Na Idade Média (séculos V-XV), tivemos a ascensão do papado e fortalecimento da Igreja Católica. Na sequência, a expansão do monaquismo e desenvolvimento da teologia medieval. Claro que nada foi tão fácil e harmônico. Tivemos o Cisma do Oriente (1054) e a separação da Igreja Católica Romana da Igreja Ortodoxa, as cruzadas e suas expedições militares para recuperar a Terra Santa, momentos às vezes cruéis com a Inquisição e seus tribunais para combater as heresias. Mas também foi o período em que a Igreja Católica estabeleceu as primeiras universidades; criou uma rede de assistência social, cuidando de doentes e necessitados; preservou textos clássicos em mosteiros, salvando obras da antiguidade; desenvolveu sistemas agrícolas inovadores, e promoveu artes como arquitetura gótica e música gregoriana. A Igreja também estabeleceu o direito canônico, influenciando sistemas jurídicos modernos (a própria Inquisição introduziu o registro escrito detalhado dos processos, o exame de testemunhas e a necessidade de provas concretas para sustentar acusações).

Chegamos à Idade Moderna (séculos XVI-XVIII). Os conflitos da Reforma Protestante levaram a mais uma divisão da Igreja com o surgimento de novas denominações cristãs. Mudanças significativas que solicitaram uma Contrarreforma como resposta católica, com o Concílio de Trento, que reafirmou a autoridade papal e os dogmas da fé e os sete sacramentos da Igreja Católica; proibiu a venda de indulgências; estabeleceu regras para moralizar o clero; declarou que a Vulgata era a única tradução válida da Bíblia; estabeleceu normas para a impressão e aprovação de livros sobre assuntos sagrados (censura católica). Este período viu ainda a expansão missionária para as Américas, África e Ásia; e o surgimento do Iluminismo, questionando a autoridade da Igreja e o papel da religião na sociedade.

Por fim, na Idade Contemporânea (séculos XIX-XXI), a diminuição da influência religiosa na sociedade ocidental apresentou um grande desafio. A Igreja, com o Concílio Vaticano I (1869-1870), pretendeu combater os desvios do racionalismo, o materialismo e o ateísmo, defendendo os fundamentos da fé católica. Foi um momento-chave na formação da identidade católica contemporânea, ainda que aumentando a tensão entre a sociedade política e a Igreja. Já a partir do Concílio Vaticano II (1962-1965), que buscou a atualização da Igreja e sua abertura ao diálogo com os tempos atuais, a Igreja tem vivenciado novas formas de evangelização e de relação com o mundo secular, conciliando fé e razão, se engajando em debates sobre temas complexos, como bioética e inteligência artificial – equilibrando a fidelidade à sua tradição com a necessidade de se adaptar aos novos tempos.
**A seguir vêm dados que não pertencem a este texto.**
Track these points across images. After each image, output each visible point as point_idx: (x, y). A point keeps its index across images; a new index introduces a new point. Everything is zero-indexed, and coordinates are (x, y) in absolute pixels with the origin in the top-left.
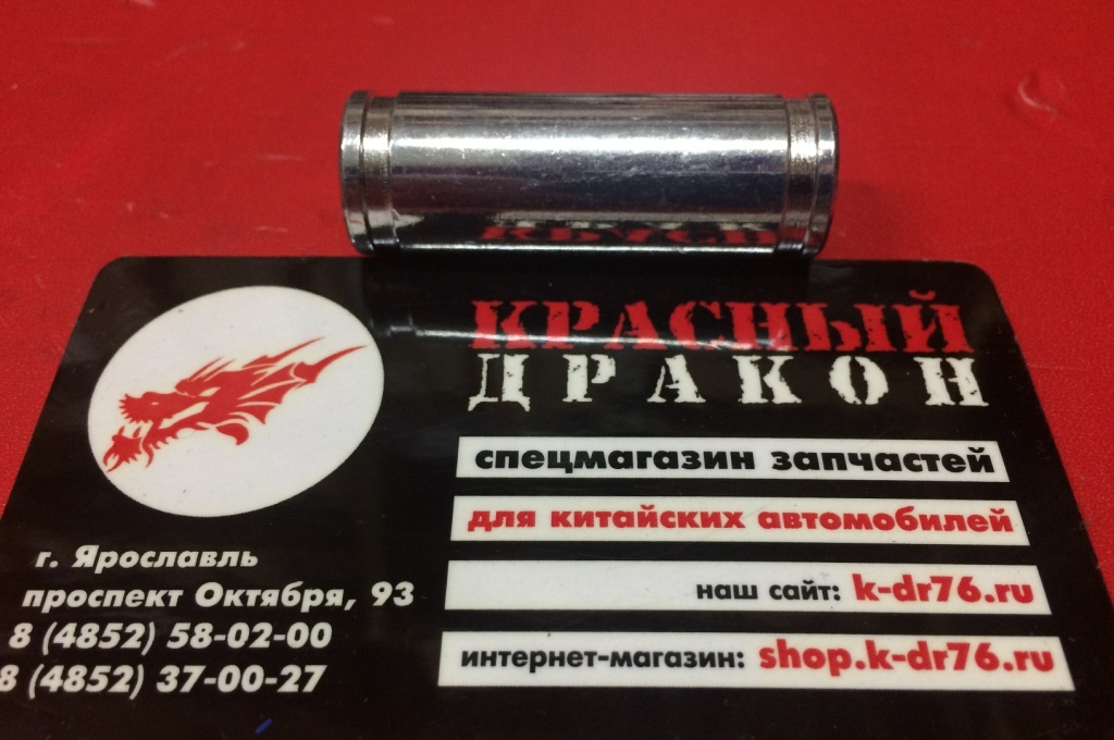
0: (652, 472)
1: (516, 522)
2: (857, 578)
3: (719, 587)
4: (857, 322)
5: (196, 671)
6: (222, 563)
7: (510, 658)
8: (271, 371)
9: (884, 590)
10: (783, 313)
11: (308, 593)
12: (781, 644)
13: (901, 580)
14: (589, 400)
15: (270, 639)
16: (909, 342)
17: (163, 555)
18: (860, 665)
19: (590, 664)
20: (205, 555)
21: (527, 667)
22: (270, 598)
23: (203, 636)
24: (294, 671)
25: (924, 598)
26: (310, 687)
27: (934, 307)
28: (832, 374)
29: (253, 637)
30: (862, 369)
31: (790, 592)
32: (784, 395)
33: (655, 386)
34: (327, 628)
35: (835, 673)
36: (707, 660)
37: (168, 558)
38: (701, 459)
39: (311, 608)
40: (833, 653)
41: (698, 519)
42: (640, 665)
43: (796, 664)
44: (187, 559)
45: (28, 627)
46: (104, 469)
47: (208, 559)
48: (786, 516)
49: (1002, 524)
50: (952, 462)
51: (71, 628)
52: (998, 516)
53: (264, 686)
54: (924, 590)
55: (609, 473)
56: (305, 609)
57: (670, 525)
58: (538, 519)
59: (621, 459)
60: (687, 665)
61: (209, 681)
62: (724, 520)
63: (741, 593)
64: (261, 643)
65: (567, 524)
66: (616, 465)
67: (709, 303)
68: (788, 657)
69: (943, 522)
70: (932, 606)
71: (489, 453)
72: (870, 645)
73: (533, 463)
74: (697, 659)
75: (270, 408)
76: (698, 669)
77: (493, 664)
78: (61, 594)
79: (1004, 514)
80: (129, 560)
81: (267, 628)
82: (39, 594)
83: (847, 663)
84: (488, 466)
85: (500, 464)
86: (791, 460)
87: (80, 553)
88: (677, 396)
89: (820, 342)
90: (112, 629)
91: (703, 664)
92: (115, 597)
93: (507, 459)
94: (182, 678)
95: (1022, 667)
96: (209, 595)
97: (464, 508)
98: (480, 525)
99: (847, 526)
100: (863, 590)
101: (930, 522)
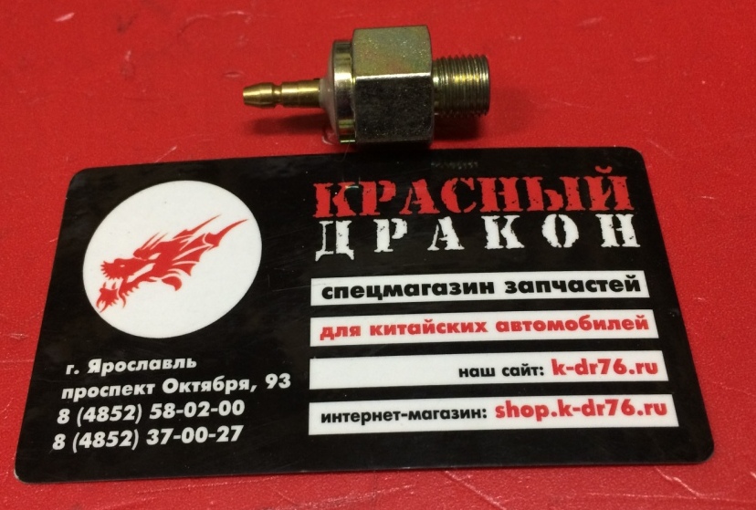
0: (431, 297)
1: (349, 333)
2: (554, 362)
3: (472, 370)
4: (561, 190)
5: (168, 432)
6: (176, 367)
7: (349, 417)
8: (191, 240)
9: (569, 368)
10: (514, 184)
11: (228, 382)
12: (508, 403)
13: (580, 362)
14: (391, 250)
15: (209, 411)
16: (593, 202)
17: (140, 363)
18: (554, 414)
19: (397, 419)
20: (165, 361)
21: (360, 422)
22: (206, 386)
23: (170, 411)
24: (224, 429)
25: (593, 372)
26: (235, 438)
27: (611, 178)
28: (544, 227)
29: (199, 410)
30: (563, 223)
31: (514, 371)
32: (513, 242)
33: (432, 239)
34: (240, 402)
35: (539, 419)
36: (465, 414)
37: (143, 365)
38: (461, 288)
39: (231, 391)
40: (538, 408)
41: (459, 328)
42: (425, 418)
43: (517, 415)
44: (155, 365)
45: (67, 411)
46: (98, 310)
47: (167, 364)
48: (513, 323)
49: (642, 324)
50: (615, 285)
51: (92, 410)
52: (641, 320)
53: (208, 439)
54: (593, 367)
55: (405, 299)
56: (227, 392)
57: (443, 332)
58: (362, 331)
59: (413, 290)
60: (453, 418)
61: (176, 437)
62: (475, 327)
63: (485, 373)
64: (204, 414)
65: (379, 334)
66: (409, 294)
67: (467, 179)
68: (512, 411)
69: (607, 324)
70: (598, 377)
71: (330, 289)
72: (560, 402)
73: (358, 294)
74: (459, 413)
75: (192, 265)
76: (460, 419)
77: (340, 421)
78: (84, 390)
79: (644, 318)
80: (121, 367)
81: (206, 404)
82: (71, 391)
83: (546, 414)
84: (330, 297)
85: (337, 296)
86: (517, 287)
87: (91, 363)
88: (446, 245)
89: (536, 205)
90: (116, 409)
91: (463, 417)
92: (115, 390)
93: (341, 292)
94: (161, 436)
95: (648, 413)
96: (171, 386)
97: (317, 325)
98: (327, 336)
99: (550, 329)
100: (557, 369)
101: (599, 325)
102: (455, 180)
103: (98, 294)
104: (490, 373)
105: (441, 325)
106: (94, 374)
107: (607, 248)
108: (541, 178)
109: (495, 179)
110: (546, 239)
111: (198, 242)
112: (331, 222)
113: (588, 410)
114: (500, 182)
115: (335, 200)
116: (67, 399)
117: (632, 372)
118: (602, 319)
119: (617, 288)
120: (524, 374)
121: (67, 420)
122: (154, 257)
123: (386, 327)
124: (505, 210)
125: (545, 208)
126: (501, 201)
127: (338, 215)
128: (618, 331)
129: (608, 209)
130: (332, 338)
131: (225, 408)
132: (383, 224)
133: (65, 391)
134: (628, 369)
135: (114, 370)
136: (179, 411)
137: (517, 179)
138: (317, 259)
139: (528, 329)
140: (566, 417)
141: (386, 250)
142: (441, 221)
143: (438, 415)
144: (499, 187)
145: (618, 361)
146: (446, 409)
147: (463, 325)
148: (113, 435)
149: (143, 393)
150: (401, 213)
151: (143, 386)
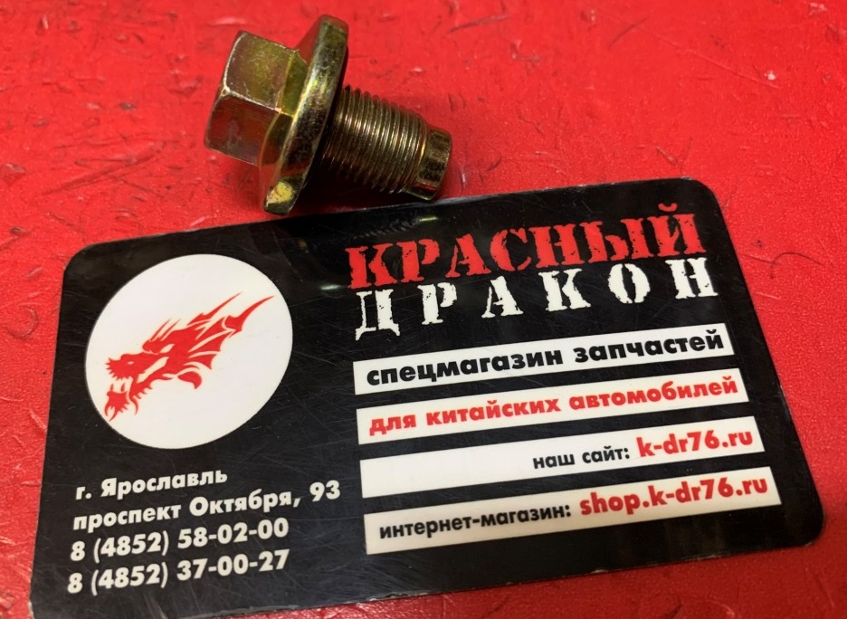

Em sua carta sobre a renovação do estudo da história da Igreja, o Papa Franscisco conclui: “Gostaria de recordar que estamos a falar de estudo e não de conversa fiada, de leitura superficial, de ‘cópia e cola’ de resumos da Internet. Hoje em dia, muitas pessoas estimulam a perseguir o sucesso a baixo preço, desacreditando o sacrifício, inculcando a ideia de que o estudo não serve se não leva imediatamente a algo concreto. Não, o estudo serve para se questionar, para não deixar anestesiar pela banalidade, para procurar um sentido na vida […] Eis a vossa tarefa: responder aos estribilhos paralisantes do consumismo cultural com escolhas dinâmicas e fortes, com a riqueza, o conhecimento e a partilha”.